Workplace pensions and automatic enrolment

The Pensions Act 2011 received Royal Assent last November, which means that from 1st October this year, employers will have a legal obligation to automatically enrol ‘eligible jobholders’ onto a qualifying workplace pension scheme. Both employers and eligible jobholders will be required to contribute to that pension unless the jobholder exercises their right to opt out. The contributions are initially at 1% of jobholder earnings each, but will increase gradually so by 2017 contributions will be a minimum of 3% from the employer and 5% from the worker.

The obligations will begin to apply between 1st October 2012 and October 2016. When each employer will have to apply the legislation will depend upon the number of people it has on its PAYE scheme.

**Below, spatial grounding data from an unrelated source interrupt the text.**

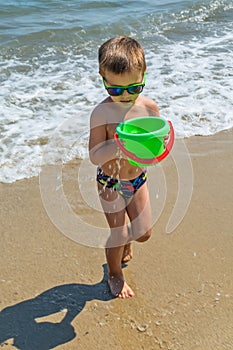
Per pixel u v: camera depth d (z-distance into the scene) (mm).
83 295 3184
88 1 10477
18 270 3371
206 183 4383
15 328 2930
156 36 8562
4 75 6660
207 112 5727
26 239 3672
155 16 9523
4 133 5125
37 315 3023
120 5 10305
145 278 3316
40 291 3205
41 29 8391
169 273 3361
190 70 6949
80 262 3467
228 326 2939
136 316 3020
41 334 2895
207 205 4070
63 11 9703
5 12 9445
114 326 2951
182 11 9906
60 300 3139
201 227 3809
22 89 6199
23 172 4523
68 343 2836
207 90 6281
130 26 8906
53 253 3541
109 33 8508
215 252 3559
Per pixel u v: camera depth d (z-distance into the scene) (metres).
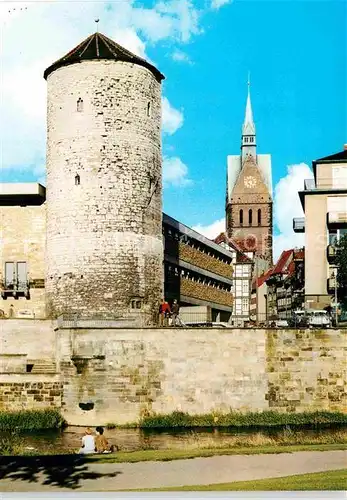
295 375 47.47
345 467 28.59
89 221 52.56
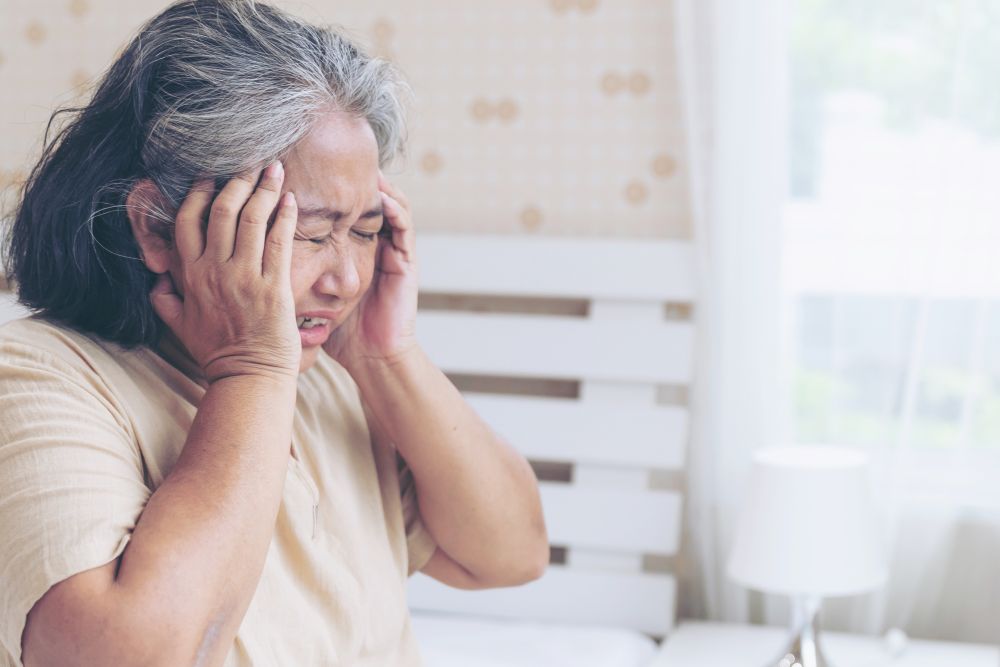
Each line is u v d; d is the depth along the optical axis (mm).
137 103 899
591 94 2316
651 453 2227
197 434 861
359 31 2377
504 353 2275
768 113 2166
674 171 2293
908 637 2254
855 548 1890
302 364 978
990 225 2152
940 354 2201
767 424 2225
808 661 1899
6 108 2480
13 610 769
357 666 996
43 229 920
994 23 2131
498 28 2340
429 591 2270
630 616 2223
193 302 901
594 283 2252
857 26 2182
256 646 894
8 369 839
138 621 758
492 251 2283
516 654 1979
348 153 923
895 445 2188
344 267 946
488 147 2357
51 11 2469
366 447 1104
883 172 2189
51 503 778
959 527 2248
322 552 981
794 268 2242
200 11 922
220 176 892
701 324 2248
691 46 2180
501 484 1132
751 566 1917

The Government has recently confirmed that there will be a delay in the implementation of staging dates for small businesses (those with less than 50 persons in their PAYE scheme) in order to give them more time to prepare for the changes and allow them to avoid making pension contributions for a further year. Those small businesses will now be obliged to begin automatically enrolling their staff in May 2015, instead of April 2014, as previously stated.

Workers must be automatically enrolled if:

 •    They are not already in a workplace pension scheme

 •    They are least 22 years old

 •    They have not yet reached the State Pension age

 •    They earn more than the minimum earnings threshold (£7,475 a year)

•    They work in the UK

This will include employees of umbrella companies and PAYE agency workers. Therefore employers, employment businesses and umbrella companies will be responsible for automatically enrolling their PAYE temps or employees onto a qualifying pension scheme.

The automatic enrolment requirements will impact on employers in a number of ways, the most notable being the increased costs and administration of supplying PAYE Temps or Umbrella Company workers, raising the question: will these new obligations force agencies to pass the increased costs on to the hirer, or will they be absorbed by the agencies themselves?

A survey published by the Chartered Institute of Personnel and Development (CIPD), “Labour Market Outlook: Focus on 2012 Pension Changes”, revealed that less than one third (32%) of employers know the date on which the new auto-enrolment obligations apply to them. 47% per cent of respondents said their organisation had either not identified their staging date (28%) or were unsure (19%). 31% of respondents from large organisations (250 employees or more), whose staging dates are the most imminent, were unsure if their date had been identified or not.  Charles Cotton, Rewards Adviser at the CIPD stated taking a “proactive, rather than reactive, approach” to preparing for auto-enrolment, will allow employers to better deal with any potential cost impacts of the new duties.